“AIDS prevention trial in Zimbabwe targets women
Wed Jul 22, 2009 12:25pm EDT
About 5,000 sexually active women are expected to enrol at sites in Zimbabwe, South Africa, Uganda, Zambia and possibly Malawi as part of the study, conducted by the U.S-funded Microbicide Trials Network.
The study will determine whether some of the antiretroviral (ARV) medicines used to treat HIV can also be used to prevent the disease when given as a vaginal microbicide gel or as an oral tablet taken once daily.
In addition, the study, which will specifically test the ARV tablets tenofovir and Truvada, seeks to find out which of the two approaches women would prefer. Tenofovir was also the active ingredient in the vaginal gel.
‘We think its very unique because nobody has really tested the difference between an oral route of prevention compared to a vaginal route of prevention,’ Dr Mike Chirenje, protocol co-chair for the entire study, told Reuters on the sidelines of an AIDS conference. ‘Its not so much which was best, in so much as what would women prefer (to take),’ he said of a study expected to last three and a half years before first results in 2012.

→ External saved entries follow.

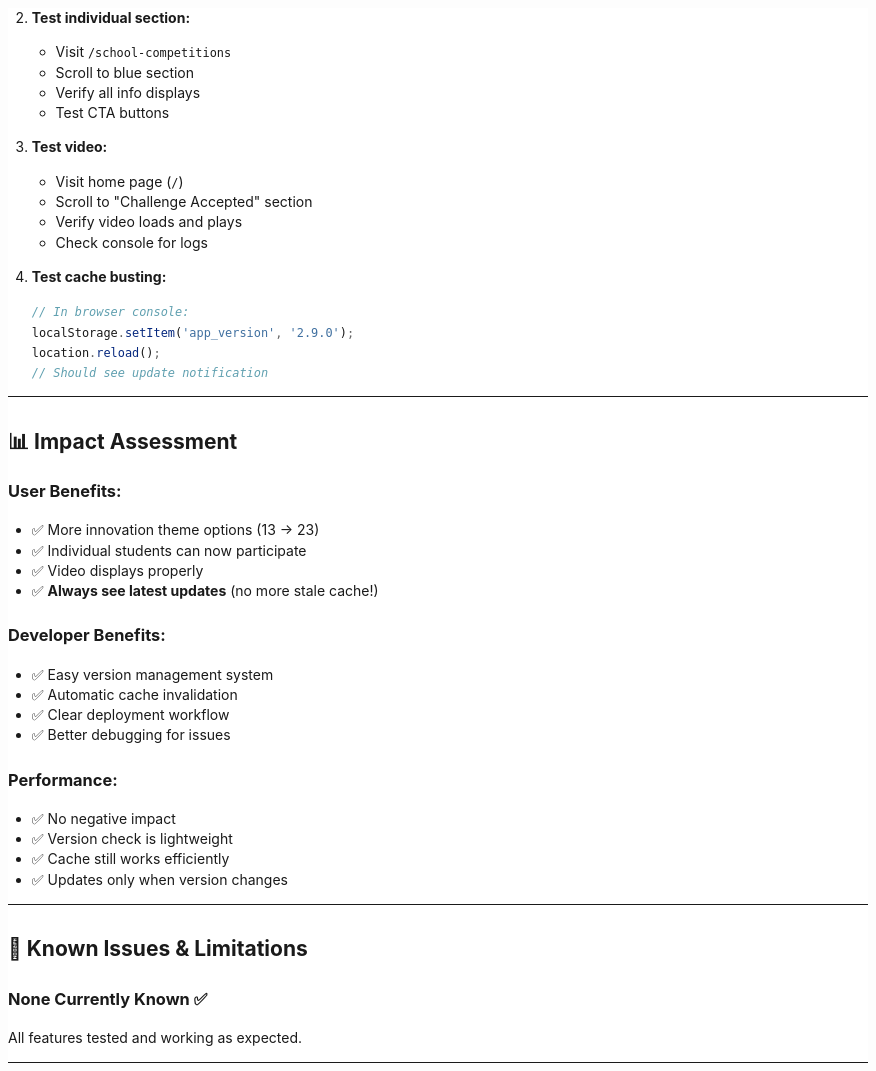 2. **Test individual section:**
   - Visit `/school-competitions`
   - Scroll to blue section
   - Verify all info displays
   - Test CTA buttons

3. **Test video:**
   - Visit home page (`/`)
   - Scroll to "Challenge Accepted" section
   - Verify video loads and plays
   - Check console for logs

4. **Test cache busting:**
   ```javascript
   // In browser console:
   localStorage.setItem('app_version', '2.9.0');
   location.reload();
   // Should see update notification
   ```

---

## 📊 Impact Assessment

### User Benefits:
- ✅ More innovation theme options (13 → 23)
- ✅ Individual students can now participate
- ✅ Video displays properly
- ✅ **Always see latest updates** (no more stale cache!)

### Developer Benefits:
- ✅ Easy version management system
- ✅ Automatic cache invalidation
- ✅ Clear deployment workflow
- ✅ Better debugging for issues

### Performance:
- ✅ No negative impact
- ✅ Version check is lightweight
- ✅ Cache still works efficiently
- ✅ Updates only when version changes

---

## 🐛 Known Issues & Limitations

### None Currently Known ✅

All features tested and working as expected.

---
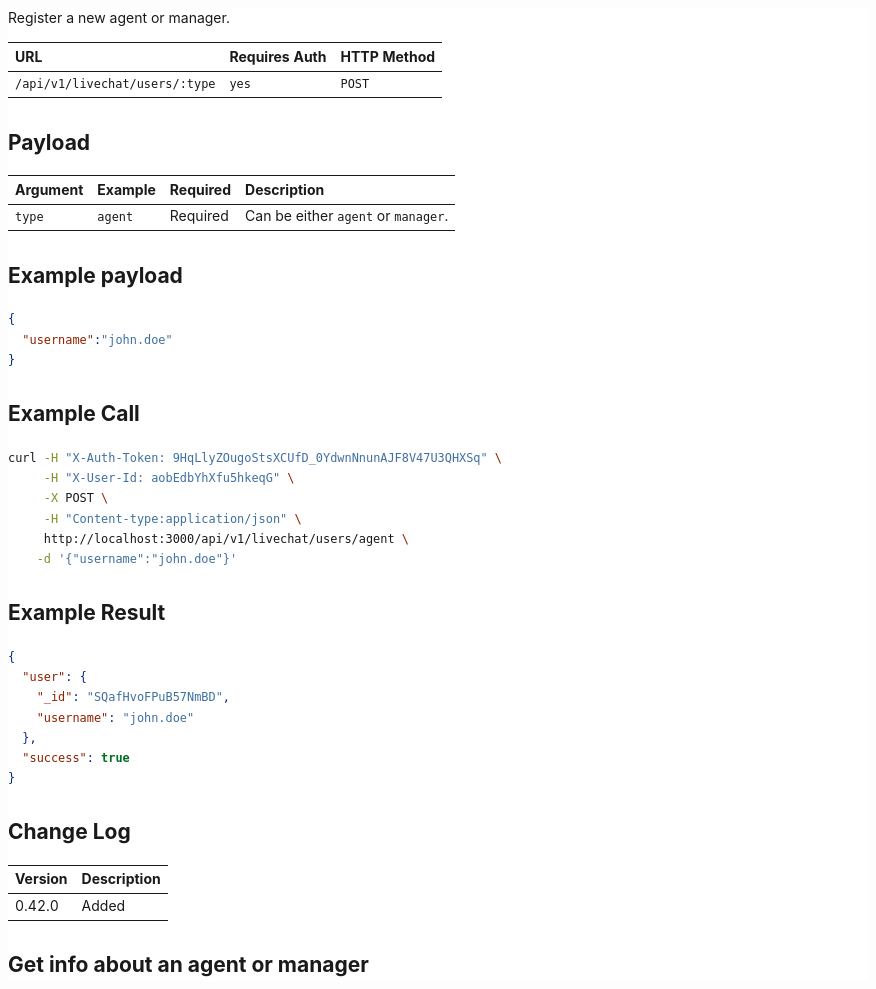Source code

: Register a new agent or manager.

| URL | Requires Auth | HTTP Method |
| :--- | :--- | :--- |
| `/api/v1/livechat/users/:type` | `yes` | `POST` |

## Payload

| Argument | Example | Required | Description |
| :--- | :--- | :--- | :--- |
| `type` | `agent` | Required | Can be either `agent` or `manager`. |

## Example payload

```json
{
  "username":"john.doe"
}
```

## Example Call

```bash
curl -H "X-Auth-Token: 9HqLlyZOugoStsXCUfD_0YdwnNnunAJF8V47U3QHXSq" \
     -H "X-User-Id: aobEdbYhXfu5hkeqG" \
     -X POST \
     -H "Content-type:application/json" \
     http://localhost:3000/api/v1/livechat/users/agent \
    -d '{"username":"john.doe"}'
```

## Example Result

```json
{
  "user": {
    "_id": "SQafHvoFPuB57NmBD",
    "username": "john.doe"
  },
  "success": true
}
```

## Change Log

| Version | Description |
| :--- | :--- |
| 0.42.0 | Added |

## Get info about an agent or manager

Recent studies have shown that microbicides can protect women — who represent nearly 60 percent of adults living with HIV in the world’s worst affected sub-Saharan Africa region — from catching the virus.”

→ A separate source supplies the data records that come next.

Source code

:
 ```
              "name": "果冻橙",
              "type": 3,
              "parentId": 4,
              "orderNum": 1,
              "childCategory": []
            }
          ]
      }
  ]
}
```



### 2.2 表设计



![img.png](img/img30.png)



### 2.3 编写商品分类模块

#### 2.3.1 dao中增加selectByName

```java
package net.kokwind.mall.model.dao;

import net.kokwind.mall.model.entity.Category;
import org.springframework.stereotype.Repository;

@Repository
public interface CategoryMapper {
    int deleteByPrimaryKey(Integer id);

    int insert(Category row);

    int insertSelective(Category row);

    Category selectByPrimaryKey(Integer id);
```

Those “recent studies” were not cited, however. For a summary of the failures of microbicide research, see “The Research Trough — where lack of progress brings more grants”, 10 September 2008. Less than a year ago, it had been noted that “two decades of studying microbicides that would block HIV and other sexually transmitted diseases” had led to “several promising candidates that interfere with the process that allows HIV to replicate” — which is far from preventing “infection” in the first place, which is what microbicides or vaccines are intended to do.
What to say about a trial that will feed antiretroviral drugs for 3½ years to 5000 women who are not even “infected”?

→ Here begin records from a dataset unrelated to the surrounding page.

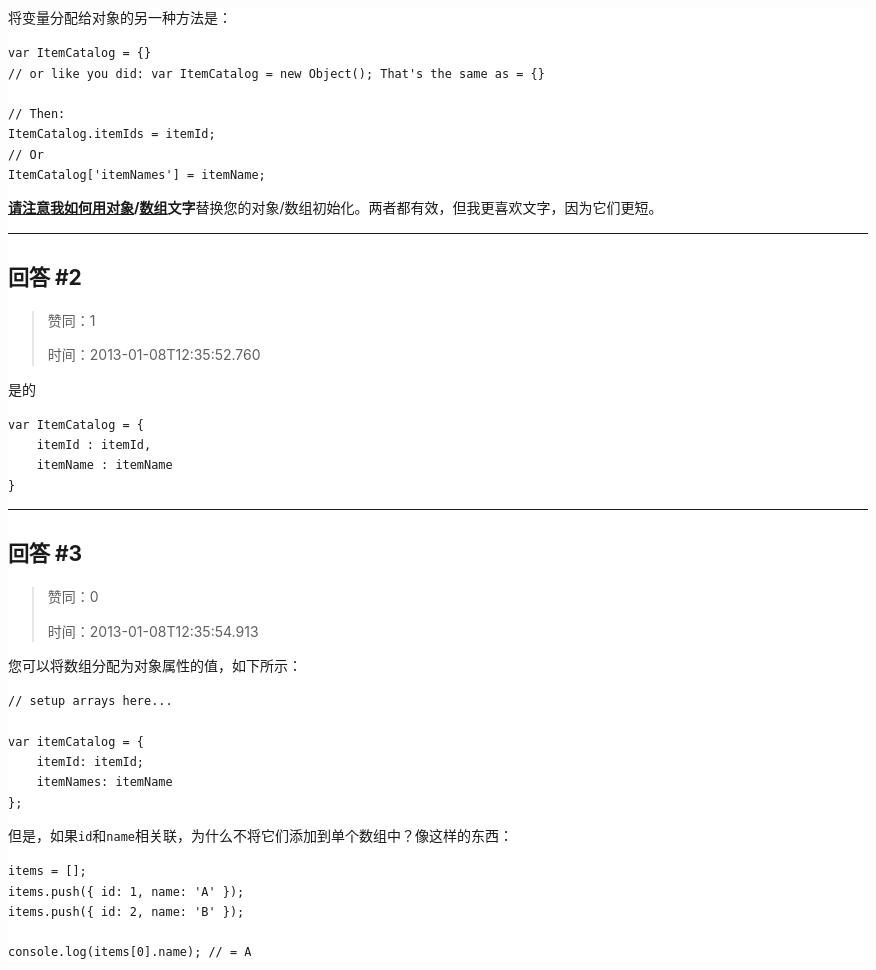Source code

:将变量分配给对象的另一种方法是：

```
var ItemCatalog = {}
// or like you did: var ItemCatalog = new Object(); That's the same as = {}

// Then:
ItemCatalog.itemIds = itemId;
// Or
ItemCatalog['itemNames'] = itemName; 
```

**[请注意我如何用对象](https://developer.mozilla.org/en-US/docs/JavaScript/Guide/Values,_variables,_and_literals#Object_literals)/[数组](https://developer.mozilla.org/en-US/docs/JavaScript/Guide/Values,_variables,_and_literals#Array_literals)文字**替换您的对象/数组初始化。两者都有效，但我更喜欢文字，因为它们更短。

* * *

## 回答 #2

> 赞同：1
> 
> 时间：2013-01-08T12:35:52.760

是的

```
var ItemCatalog = {
    itemId : itemId,
    itemName : itemName 
} 
```

* * *

## 回答 #3

> 赞同：0
> 
> 时间：2013-01-08T12:35:54.913

您可以将数组分配为对象属性的值，如下所示：

```
// setup arrays here...

var itemCatalog = {
    itemId: itemId;
    itemNames: itemName
}; 
```

但是，如果`id`和`name`相关联，为什么不将它们添加到单个数组中？像这样的东西：

```
items = [];
items.push({ id: 1, name: 'A' });
items.push({ id: 2, name: 'B' });

console.log(items[0].name); // = A 
```
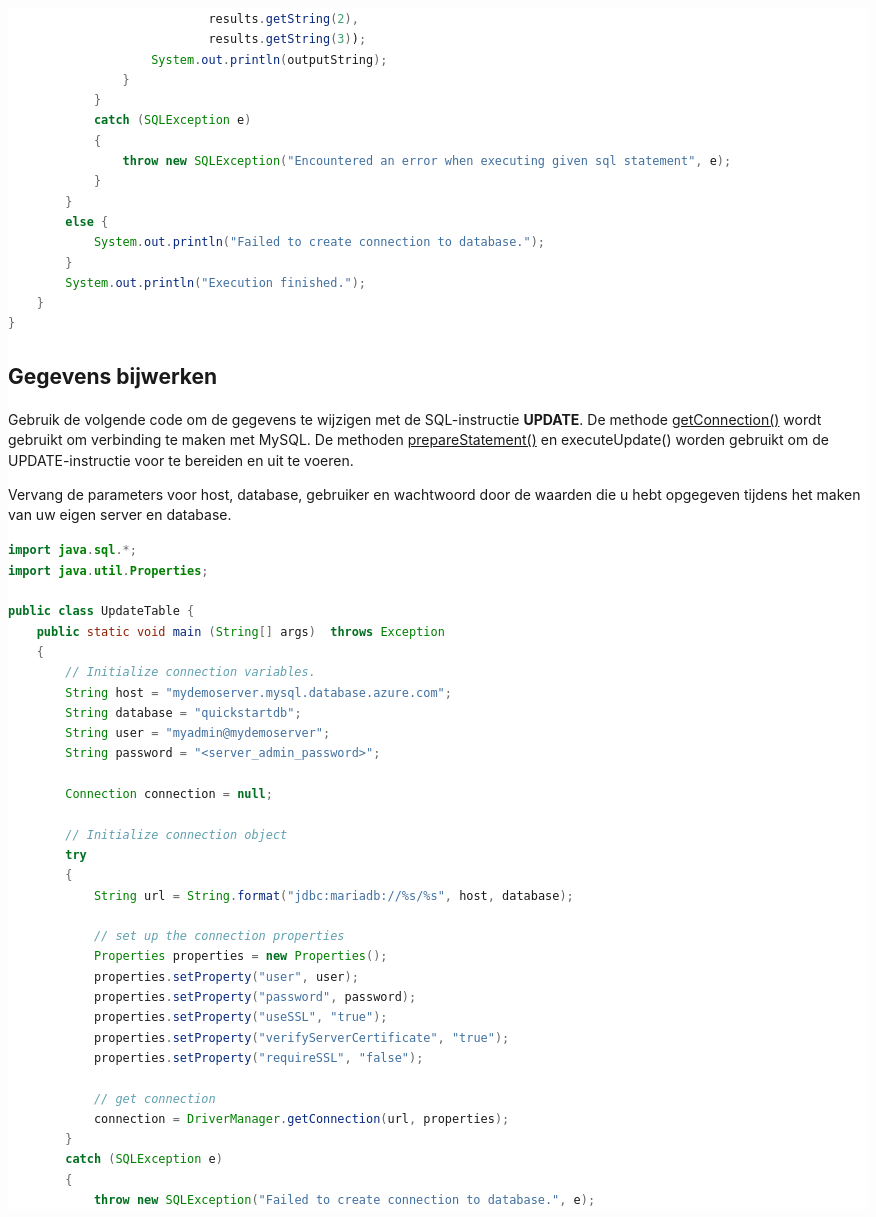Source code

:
 ```java
                            results.getString(2),
                            results.getString(3));
                    System.out.println(outputString);
                }
            }
            catch (SQLException e)
            {
                throw new SQLException("Encountered an error when executing given sql statement", e);
            }       
        }
        else {
            System.out.println("Failed to create connection to database."); 
        }
        System.out.println("Execution finished.");
    }
}
```

## <a name="update-data"></a>Gegevens bijwerken

Gebruik de volgende code om de gegevens te wijzigen met de SQL-instructie **UPDATE**. De methode [getConnection()](https://mariadb.com/kb/en/library/about-mariadb-connector-j/#using-drivermanager) wordt gebruikt om verbinding te maken met MySQL. De methoden [prepareStatement()](https://docs.oracle.com/javase/tutorial/jdbc/basics/prepared.html) en executeUpdate() worden gebruikt om de UPDATE-instructie voor te bereiden en uit te voeren. 

Vervang de parameters voor host, database, gebruiker en wachtwoord door de waarden die u hebt opgegeven tijdens het maken van uw eigen server en database.

```java
import java.sql.*;
import java.util.Properties;

public class UpdateTable {
    public static void main (String[] args)  throws Exception
    {
        // Initialize connection variables. 
        String host = "mydemoserver.mysql.database.azure.com";
        String database = "quickstartdb";
        String user = "myadmin@mydemoserver";
        String password = "<server_admin_password>";

        Connection connection = null;

        // Initialize connection object
        try
        {
            String url = String.format("jdbc:mariadb://%s/%s", host, database);
            
            // set up the connection properties
            Properties properties = new Properties();
            properties.setProperty("user", user);
            properties.setProperty("password", password);
            properties.setProperty("useSSL", "true");
            properties.setProperty("verifyServerCertificate", "true");
            properties.setProperty("requireSSL", "false");

            // get connection
            connection = DriverManager.getConnection(url, properties);
        }
        catch (SQLException e)
        {
            throw new SQLException("Failed to create connection to database.", e);
```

For tenofovir (TDF) it is known, for example, that “Renal impairment, manifested by increases in serum creatinine, glycosuria, hypophosphatemia, and acute tubular necrosis, has been reported . . . . In patients who have some degree of pre-existing renal insufficiency . . . tenofovir dosage adjustment is required. However, because no safety and efficacy data that use the dosage adjustment guidelines for renal dysfunction are available, the use of alternative NRTIs (especially abacavir) may be preferred over dose-adjusted tenofovir in this setting” [p. 33, NIH Treatment Guidelines, 3 November 2008]. In addition to renal damage, “adverse events” of TDF include “asthenia [loss of energy], headache, diarrhea, vomiting, flatulence, Fanconi syndrome [a specific form of renal dysfunction], osteopenia [bone loss not yet as severe as osteoporosis]”. Truvada combines TDF with FTC (emtricitabine) which adds the risk of skin discoloration (p. 131).
The popular paraphrase of the Hippocratic Oath, “First, do no harm”, would seem difficult to reconcile with feeding dangerous drugs to healthy human beings when the only conceivable purpose is to find a means of protection that might be an alternative to the entirely non-dangerous use of condoms — leaving aside the fact that there’s not even a sexually transmitted “HIV” to be protected against.